Daniel Levine: There are some other efforts at NIH, PaVe-GT and the Bespoke Gene Therapy consortium, which are looking across groups of diseases to leverage gene therapy to accelerate the development and reduce the cost of these potentially curative therapies. What’s the opportunity here to take the work you’re doing and apply it across other genetic neurologic diseases or rare genetic diseases more broadly?

Steve Murray: Well, I think that’s definitely the case. You know, this is funded as part of a broader consortium that includes other disease areas. And I think the expectation is by working within a consortium and sharing—although we haven’t had a kickoff meeting yet—I think we’ll soon get to know everybody who’s part of this program and that knowledge can be shared and that not only our group or other groups could take the experiences and the results that we achieve and consider how to apply them to other disease areas. I mentioned earlier that we’ve been collaborating with Dr. Liu’s lab in a number of other disease contexts already.
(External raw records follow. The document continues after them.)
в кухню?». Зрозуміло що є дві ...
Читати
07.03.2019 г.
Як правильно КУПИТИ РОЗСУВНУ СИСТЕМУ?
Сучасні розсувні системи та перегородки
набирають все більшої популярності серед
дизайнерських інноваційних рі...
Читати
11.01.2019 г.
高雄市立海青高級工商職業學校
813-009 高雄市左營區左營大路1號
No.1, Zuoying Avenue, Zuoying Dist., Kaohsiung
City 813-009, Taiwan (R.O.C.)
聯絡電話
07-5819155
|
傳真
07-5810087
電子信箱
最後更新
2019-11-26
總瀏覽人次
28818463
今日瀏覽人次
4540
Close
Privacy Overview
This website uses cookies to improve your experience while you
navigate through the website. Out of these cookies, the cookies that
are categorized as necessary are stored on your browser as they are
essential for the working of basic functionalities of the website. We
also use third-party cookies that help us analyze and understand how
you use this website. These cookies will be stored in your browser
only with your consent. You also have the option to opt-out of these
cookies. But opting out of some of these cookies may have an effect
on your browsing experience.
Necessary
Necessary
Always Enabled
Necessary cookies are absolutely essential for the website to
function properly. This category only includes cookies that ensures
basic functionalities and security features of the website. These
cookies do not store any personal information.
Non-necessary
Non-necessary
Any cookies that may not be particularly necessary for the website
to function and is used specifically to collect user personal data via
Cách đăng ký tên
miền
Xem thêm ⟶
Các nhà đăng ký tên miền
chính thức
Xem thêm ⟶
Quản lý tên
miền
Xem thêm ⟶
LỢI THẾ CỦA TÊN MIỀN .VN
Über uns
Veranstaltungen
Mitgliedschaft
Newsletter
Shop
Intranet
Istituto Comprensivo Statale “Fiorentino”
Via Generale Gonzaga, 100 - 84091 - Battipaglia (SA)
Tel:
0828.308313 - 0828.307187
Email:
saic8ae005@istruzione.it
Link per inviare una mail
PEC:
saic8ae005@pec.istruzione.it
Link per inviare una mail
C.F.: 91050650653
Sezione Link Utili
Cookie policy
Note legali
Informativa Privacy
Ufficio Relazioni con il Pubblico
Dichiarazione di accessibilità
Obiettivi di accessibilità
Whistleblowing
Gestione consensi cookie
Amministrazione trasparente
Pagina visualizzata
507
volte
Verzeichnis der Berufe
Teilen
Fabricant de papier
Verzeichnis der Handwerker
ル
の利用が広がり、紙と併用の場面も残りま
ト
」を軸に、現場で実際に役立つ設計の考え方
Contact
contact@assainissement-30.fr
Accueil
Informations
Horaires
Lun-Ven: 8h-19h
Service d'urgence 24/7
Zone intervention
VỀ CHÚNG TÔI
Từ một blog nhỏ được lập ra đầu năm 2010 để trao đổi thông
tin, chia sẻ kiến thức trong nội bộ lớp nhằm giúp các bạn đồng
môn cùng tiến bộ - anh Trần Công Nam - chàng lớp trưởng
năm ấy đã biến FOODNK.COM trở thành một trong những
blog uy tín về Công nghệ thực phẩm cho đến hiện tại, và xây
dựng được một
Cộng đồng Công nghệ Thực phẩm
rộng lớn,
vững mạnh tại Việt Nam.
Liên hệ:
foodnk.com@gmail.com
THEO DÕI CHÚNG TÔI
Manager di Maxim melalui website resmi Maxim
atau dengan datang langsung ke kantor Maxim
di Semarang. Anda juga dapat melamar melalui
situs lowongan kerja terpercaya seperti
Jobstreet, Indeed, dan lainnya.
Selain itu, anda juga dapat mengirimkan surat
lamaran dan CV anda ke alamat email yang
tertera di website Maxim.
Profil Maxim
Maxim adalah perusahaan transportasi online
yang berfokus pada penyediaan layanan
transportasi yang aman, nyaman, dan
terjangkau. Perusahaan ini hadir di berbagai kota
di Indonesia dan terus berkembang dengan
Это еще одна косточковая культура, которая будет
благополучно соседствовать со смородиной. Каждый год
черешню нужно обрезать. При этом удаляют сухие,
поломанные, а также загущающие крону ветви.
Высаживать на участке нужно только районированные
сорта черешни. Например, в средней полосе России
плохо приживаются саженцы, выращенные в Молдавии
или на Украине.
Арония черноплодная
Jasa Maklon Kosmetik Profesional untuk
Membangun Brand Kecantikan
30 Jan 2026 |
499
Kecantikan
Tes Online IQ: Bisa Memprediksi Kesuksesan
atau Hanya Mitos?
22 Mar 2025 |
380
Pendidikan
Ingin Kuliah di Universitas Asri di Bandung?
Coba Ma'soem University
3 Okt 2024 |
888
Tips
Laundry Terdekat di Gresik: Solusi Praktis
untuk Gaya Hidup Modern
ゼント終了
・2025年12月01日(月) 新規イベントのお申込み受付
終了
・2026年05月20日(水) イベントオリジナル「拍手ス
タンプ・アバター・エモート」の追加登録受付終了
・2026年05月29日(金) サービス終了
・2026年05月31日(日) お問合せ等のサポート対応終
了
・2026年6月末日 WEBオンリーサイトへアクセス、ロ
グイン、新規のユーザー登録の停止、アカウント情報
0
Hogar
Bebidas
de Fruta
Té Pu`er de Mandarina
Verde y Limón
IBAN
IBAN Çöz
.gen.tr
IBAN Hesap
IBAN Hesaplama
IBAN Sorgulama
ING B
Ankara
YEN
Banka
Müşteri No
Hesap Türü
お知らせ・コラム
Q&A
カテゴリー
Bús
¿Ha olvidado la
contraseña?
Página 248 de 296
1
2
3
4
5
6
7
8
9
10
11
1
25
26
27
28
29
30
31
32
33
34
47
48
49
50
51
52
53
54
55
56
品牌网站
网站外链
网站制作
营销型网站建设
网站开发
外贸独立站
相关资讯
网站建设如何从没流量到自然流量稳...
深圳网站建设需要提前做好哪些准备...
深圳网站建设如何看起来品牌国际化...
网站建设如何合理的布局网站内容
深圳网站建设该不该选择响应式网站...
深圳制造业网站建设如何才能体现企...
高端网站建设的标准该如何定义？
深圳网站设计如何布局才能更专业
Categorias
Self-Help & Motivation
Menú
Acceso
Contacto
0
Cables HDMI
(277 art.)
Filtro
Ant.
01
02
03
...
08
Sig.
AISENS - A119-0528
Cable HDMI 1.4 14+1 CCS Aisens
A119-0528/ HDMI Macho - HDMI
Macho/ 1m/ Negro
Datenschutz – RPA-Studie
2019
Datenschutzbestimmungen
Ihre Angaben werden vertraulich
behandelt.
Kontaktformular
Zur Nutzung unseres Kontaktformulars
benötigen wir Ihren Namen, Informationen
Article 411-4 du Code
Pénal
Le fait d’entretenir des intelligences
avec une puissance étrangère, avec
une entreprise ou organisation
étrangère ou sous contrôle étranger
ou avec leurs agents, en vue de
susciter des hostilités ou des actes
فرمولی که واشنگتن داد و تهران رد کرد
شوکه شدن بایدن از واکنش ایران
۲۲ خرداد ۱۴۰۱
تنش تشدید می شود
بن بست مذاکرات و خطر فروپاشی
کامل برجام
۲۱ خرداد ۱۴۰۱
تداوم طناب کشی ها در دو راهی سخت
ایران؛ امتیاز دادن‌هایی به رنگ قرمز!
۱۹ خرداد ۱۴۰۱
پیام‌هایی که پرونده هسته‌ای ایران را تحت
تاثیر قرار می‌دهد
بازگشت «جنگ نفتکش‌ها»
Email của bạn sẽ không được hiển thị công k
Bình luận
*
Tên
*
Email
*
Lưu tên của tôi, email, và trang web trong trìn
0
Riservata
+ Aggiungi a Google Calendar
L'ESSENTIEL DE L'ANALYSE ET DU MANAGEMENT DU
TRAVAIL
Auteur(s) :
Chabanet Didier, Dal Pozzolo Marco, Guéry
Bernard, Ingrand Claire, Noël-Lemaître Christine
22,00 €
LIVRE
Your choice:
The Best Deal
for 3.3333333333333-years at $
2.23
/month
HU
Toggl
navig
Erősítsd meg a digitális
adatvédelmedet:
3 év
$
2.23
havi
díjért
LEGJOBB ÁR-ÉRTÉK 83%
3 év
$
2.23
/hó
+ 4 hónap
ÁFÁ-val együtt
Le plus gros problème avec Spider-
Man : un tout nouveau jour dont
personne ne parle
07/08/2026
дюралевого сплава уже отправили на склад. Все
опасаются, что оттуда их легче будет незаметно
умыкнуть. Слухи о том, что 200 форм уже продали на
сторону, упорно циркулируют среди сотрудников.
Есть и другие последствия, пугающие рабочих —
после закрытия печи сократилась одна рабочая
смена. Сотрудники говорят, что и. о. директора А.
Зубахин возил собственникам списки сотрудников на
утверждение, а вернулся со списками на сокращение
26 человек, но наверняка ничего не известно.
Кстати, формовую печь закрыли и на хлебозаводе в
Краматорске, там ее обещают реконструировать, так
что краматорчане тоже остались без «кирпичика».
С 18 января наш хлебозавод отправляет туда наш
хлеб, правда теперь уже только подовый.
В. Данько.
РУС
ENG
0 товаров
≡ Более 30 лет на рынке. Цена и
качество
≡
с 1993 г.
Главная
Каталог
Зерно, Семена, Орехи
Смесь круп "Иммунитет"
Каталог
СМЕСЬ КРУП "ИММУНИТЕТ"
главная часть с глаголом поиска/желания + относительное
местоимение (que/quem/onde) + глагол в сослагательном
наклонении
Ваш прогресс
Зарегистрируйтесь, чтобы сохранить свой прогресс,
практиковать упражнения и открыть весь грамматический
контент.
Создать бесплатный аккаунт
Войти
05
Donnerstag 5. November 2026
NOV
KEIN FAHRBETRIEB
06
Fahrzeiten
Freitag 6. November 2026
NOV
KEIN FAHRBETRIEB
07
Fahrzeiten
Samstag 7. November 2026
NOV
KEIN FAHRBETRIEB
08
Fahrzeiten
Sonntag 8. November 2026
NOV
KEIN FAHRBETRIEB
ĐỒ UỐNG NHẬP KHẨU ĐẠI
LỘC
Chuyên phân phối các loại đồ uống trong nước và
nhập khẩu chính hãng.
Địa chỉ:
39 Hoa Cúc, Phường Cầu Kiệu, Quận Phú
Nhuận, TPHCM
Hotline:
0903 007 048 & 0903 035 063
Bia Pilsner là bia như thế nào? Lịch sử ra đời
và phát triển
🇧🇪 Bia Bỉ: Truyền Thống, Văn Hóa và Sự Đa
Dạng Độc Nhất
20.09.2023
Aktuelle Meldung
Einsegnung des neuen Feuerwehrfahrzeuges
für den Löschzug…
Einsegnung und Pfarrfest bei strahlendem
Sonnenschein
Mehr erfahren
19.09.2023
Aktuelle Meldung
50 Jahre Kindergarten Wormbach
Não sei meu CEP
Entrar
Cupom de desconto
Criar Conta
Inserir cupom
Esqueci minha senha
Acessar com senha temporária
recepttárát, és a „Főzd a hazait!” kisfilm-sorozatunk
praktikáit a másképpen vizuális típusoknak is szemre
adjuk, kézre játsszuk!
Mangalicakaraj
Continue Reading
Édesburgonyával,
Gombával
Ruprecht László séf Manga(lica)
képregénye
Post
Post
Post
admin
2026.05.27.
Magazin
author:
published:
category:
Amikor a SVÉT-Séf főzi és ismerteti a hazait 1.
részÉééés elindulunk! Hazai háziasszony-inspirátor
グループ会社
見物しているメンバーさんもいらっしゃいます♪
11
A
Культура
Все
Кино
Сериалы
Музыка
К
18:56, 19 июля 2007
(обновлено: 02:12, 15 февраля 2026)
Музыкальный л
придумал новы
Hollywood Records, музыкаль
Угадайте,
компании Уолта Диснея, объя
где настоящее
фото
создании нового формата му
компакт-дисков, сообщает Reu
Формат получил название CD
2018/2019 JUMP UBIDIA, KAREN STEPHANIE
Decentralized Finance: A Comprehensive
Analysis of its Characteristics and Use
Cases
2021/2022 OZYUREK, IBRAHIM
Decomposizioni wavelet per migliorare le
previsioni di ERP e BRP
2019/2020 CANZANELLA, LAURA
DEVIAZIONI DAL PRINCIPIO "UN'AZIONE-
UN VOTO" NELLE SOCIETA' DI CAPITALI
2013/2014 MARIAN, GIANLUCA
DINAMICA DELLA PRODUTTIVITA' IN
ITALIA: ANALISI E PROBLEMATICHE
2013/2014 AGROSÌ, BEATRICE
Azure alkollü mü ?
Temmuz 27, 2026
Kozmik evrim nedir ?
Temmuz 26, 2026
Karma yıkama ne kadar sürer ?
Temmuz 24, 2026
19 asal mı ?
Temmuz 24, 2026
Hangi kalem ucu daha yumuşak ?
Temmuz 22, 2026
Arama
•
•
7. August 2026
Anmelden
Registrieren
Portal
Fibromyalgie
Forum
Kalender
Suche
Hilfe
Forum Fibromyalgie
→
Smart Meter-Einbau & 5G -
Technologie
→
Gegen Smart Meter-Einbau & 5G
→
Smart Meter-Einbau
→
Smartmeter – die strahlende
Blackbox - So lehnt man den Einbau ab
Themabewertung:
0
So, this is something that we’ve already been considering for ultra rare diseases. they tend to be, at least the ones we’ve been working on, neurological in case, but there’s no reason why they have to be. For example, I’m definitely aware the Cystic Fibrosis Foundation is looking to help develop a treatment and a cure for the 10 percent remaining patients for which we don’t have an existing therapy. Most of those patients have mutations that are not addressable by a drug. And so, they’re eagerly looking to the community for research proposals and funding research proposals to apply base editing and prime editing and other gene editing strategies in order to target the remainder of those mutations. So, that’s just one space, but there’s many others. I mentioned sickle cell disease, for example, was one that CRISPR Therapeutics is working on now. There’s many other groups working on those on sickle cell and on other hemophilias, et cetera. So, there’s a lot of interest in a lot of disease areas.

Daniel Levine: Steve Murray, associate professor at the Jackson Laboratory. Steve, thanks so much for your time today.

Steve Murray: You’re welcome. Thank you. Thank you for having me.

This transcript has been edited for clarity and readability.